FBR Unveils Tax Rules on Insurance in Pakistan for 2024

FBR Unveils Tax Rules on Insurance in Pakistan for 2024

Karachi, January 19, 2024 – The Federal Board of Revenue (FBR) in Pakistan has recently released the updated Income Tax Ordinance for the tax year 2024, shedding light on the tax rules applicable to the insurance industry.

The comprehensive rules outlined by the FBR specify the tax treatment for both life and general insurance businesses, aiming to provide clarity and transparency in the taxation framework.

Life Insurance Business: Separate Computation of Profits

One notable aspect of the updated rules is the segregation of profits and gains for taxpayers engaged in life insurance business. The profits under this category will be computed separately from other business income. The calculation involves determining the current year’s surplus as per the Insurance Ordinance, 2000, net of adjustments outlined in sections 22(8), 23(8), and 23(11) of the same ordinance. Expenditures eligible for deduction are specified, ensuring that only relevant expenses are considered in the calculation.

Rule 2: Surplus Computation

Rule 2 outlines the computation of the surplus for life insurance business. It addresses various scenarios, including allowances for policyholder payments, reserves for depreciation, and the treatment of profit on tax-free government securities. The rule emphasizes the exclusion of certain amounts in the first computation of surplus and provides guidelines for adjustments if reserves for policyholders cease to exist.

General Insurance: Adjustments and Exclusions

For businesses engaged in general insurance (excluding life insurance), profits and gains are determined based on the balance disclosed in annual accounts furnished to the Securities and Exchange Commission of Pakistan. Rule 5 specifies adjustments, including the exclusion of non-deductible expenditures, allowances, reserves, and provisions exceeding limits set by the Insurance Ordinance, 2000. Notably, deductions for insurance or re-insurance premiums paid to overseas entities are subject to a 5% withholding tax.

Mutual Insurance Association and Other Provisions

The rules also extend to mutual insurance associations, bringing them under the tax purview. Capital gains from specific financial instruments, dividends, and derivative products are incorporated into the income computation, subject to specified tax rates.

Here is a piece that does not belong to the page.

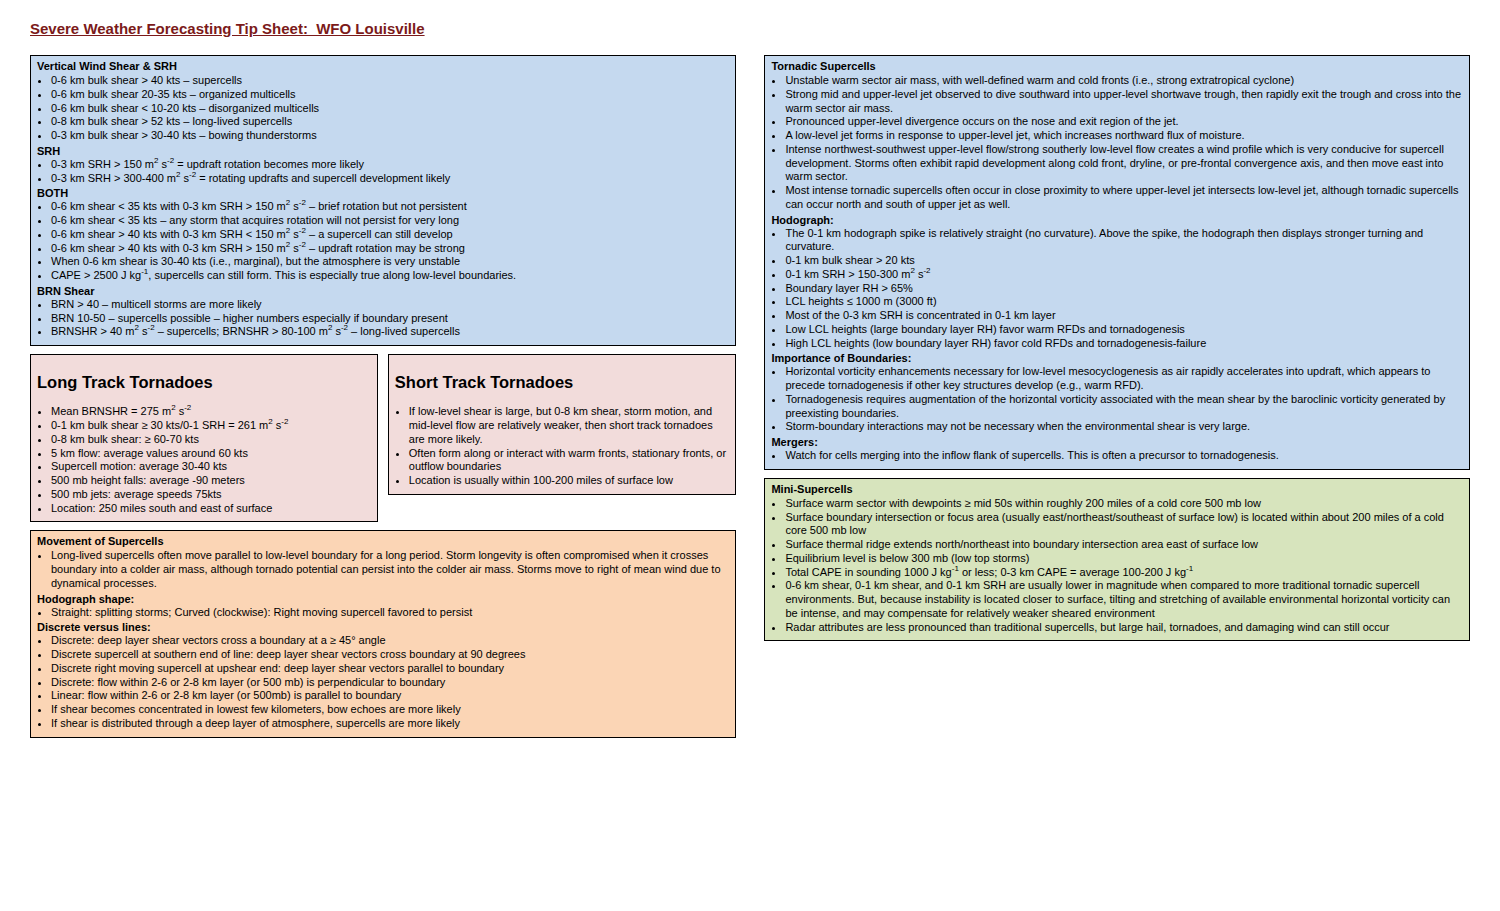Severe Weather Forecasting Tip Sheet: WFO Louisville
| Vertical Wind Shear & SRH 0-6 km bulk shear > 40 kts – supercells 0-6 km bulk shear 20-35 kts – organized multicells 0-6 km bulk shear < 10-20 kts – disorganized multicells 0-8 km bulk shear > 52 kts – long-lived supercells 0-3 km bulk shear > 30-40 kts – bowing thunderstorms SRH 0-3 km SRH > 150 m 2 s -2 = updraft rotation becomes more likely 0-3 km SRH > 300-400 m 2 s -2 = rotating updrafts and supercell development likely BOTH 0-6 km shear < 35 kts with 0-3 km SRH > 150 m 2 s -2 – brief rotation but not persistent 0-6 km shear < 35 kts – any storm that acquires rotation will not persist for very long 0-6 km shear > 40 kts with 0-3 km SRH < 150 m 2 s -2 – a supercell can still develop 0-6 km shear > 40 kts with 0-3 km SRH > 150 m 2 s -2 – updraft rotation may be strong When 0-6 km shear is 30-40 kts (i.e., marginal), but the atmosphere is very unstable CAPE > 2500 J kg -1 , supercells can still form. This is especially true along low-level boundaries. BRN Shear BRN > 40 – multicell storms are more likely BRN 10-50 – supercells possible – higher numbers especially if boundary present BRNSHR > 40 m 2 s -2 – supercells; BRNSHR > 80-100 m 2 s -2 – long-lived supercells / Long Track Tornadoes Mean BRNSHR = 275 m 2 s -2 0-1 km bulk shear ≥ 30 kts/0-1 SRH = 261 m 2 s -2 0-8 km bulk shear: ≥ 60-70 kts 5 km flow: average values around 60 kts Supercell motion: average 30-40 kts 500 mb height falls: average -90 meters 500 mb jets: average speeds 75kts Location: 250 miles south and east of surface / / Short Track Tornadoes If low-level shear is large, but 0-8 km shear, storm motion, and mid-level flow are relatively weaker, then short track tornadoes are more likely. Often form along or interact with warm fronts, stationary fronts, or outflow boundaries Location is usually within 100-200 miles of surface low / Movement of Supercells Long-lived supercells often move parallel to low-level boundary for a long period. Storm longevity is often compromised when it crosses boundary into a colder air mass, although tornado potential can persist into the colder air mass. Storms move to right of mean wind due to dynamical processes. Hodograph shape: Straight: splitting storms; Curved (clockwise): Right moving supercell favored to persist Discrete versus lines: Discrete: deep layer shear vectors cross a boundary at a ≥ 45° angle Discrete supercell at southern end of line: deep layer shear vectors cross boundary at 90 degrees Discrete right moving supercell at upshear end: deep layer shear vectors parallel to boundary Discrete: flow within 2-6 or 2-8 km layer (or 500 mb) is perpendicular to boundary Linear: flow within 2-6 or 2-8 km layer (or 500mb) is parallel to boundary If shear becomes concentrated in lowest few kilometers, bow echoes are more likely If shear is distributed through a deep layer of atmosphere, supercells are more likely | | Tornadic Supercells Unstable warm sector air mass, with well-defined warm and cold fronts (i.e., strong extratropical cyclone) Strong mid and upper-level jet observed to dive southward into upper-level shortwave trough, then rapidly exit the trough and cross into the warm sector air mass. Pronounced upper-level divergence occurs on the nose and exit region of the jet. A low-level jet forms in response to upper-level jet, which increases northward flux of moisture. Intense northwest-southwest upper-level flow/strong southerly low-level flow creates a wind profile which is very conducive for supercell development. Storms often exhibit rapid development along cold front, dryline, or pre-frontal convergence axis, and then move east into warm sector. Most intense tornadic supercells often occur in close proximity to where upper-level jet intersects low-level jet, although tornadic supercells can occur north and south of upper jet as well. Hodograph: The 0-1 km hodograph spike is relatively straight (no curvature). Above the spike, the hodograph then displays stronger turning and curvature. 0-1 km bulk shear > 20 kts 0-1 km SRH > 150-300 m 2 s -2 Boundary layer RH > 65% LCL heights ≤ 1000 m (3000 ft) Most of the 0-3 km SRH is concentrated in 0-1 km layer Low LCL heights (large boundary layer RH) favor warm RFDs and tornadogenesis High LCL heights (low boundary layer RH) favor cold RFDs and tornadogenesis-failure Importance of Boundaries: Horizontal vorticity enhancements necessary for low-level mesocyclogenesis as air rapidly accelerates into updraft, which appears to precede tornadogenesis if other key structures develop (e.g., warm RFD). Tornadogenesis requires augmentation of the horizontal vorticity associated with the mean shear by the baroclinic vorticity generated by preexisting boundaries. Storm-boundary interactions may not be necessary when the environmental shear is very large. Mergers: Watch for cells merging into the inflow flank of supercells. This is often a precursor to tornadogenesis. Mini-Supercells Surface warm sector with dewpoints ≥ mid 50s within roughly 200 miles of a cold core 500 mb low Surface boundary intersection or focus area (usually east/northeast/southeast of surface low) is located within about 200 miles of a cold core 500 mb low Surface thermal ridge extends north/northeast into boundary intersection area east of surface low Equilibrium level is below 300 mb (low top storms) Total CAPE in sounding 1000 J kg -1 or less; 0-3 km CAPE = average 100-200 J kg -1 0-6 km shear, 0-1 km shear, and 0-1 km SRH are usually lower in magnitude when compared to more traditional tornadic supercell environments. But, because instability is located closer to surface, tilting and stretching of available environmental horizontal vorticity can be intense, and may compensate for relatively weaker sheared environment Radar attributes are less pronounced than traditional supercells, but large hail, tornadoes, and damaging wind can still occur |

Provisions for Losses, Amendments, and Examination by Commissioner

Provisions such as Rule 6C address the offsetting of losses on disposal of securities against gains, ensuring no loss is carried forward to subsequent tax years. The FBR has also empowered the Commissioner to examine and amend disclosed incomes, particularly regarding commissions and claims for losses, enhancing regulatory oversight.

Applicable Sections and Definitions

Several sections, such as 4B, 4C, and 99D, are highlighted, each carrying specific implications for taxpayers under this schedule. The document concludes with essential definitions, clarifying terms like “investments,” “life insurance business,” and the role of the Securities and Exchange Commission of Pakistan.

These comprehensive rules aim to bring transparency and clarity to the taxation of insurance businesses in Pakistan, ensuring fair practices and aligning the sector with evolving financial standards. The FBR’s commitment to refining tax regulations reflects its dedication to fostering a conducive environment for businesses in the country.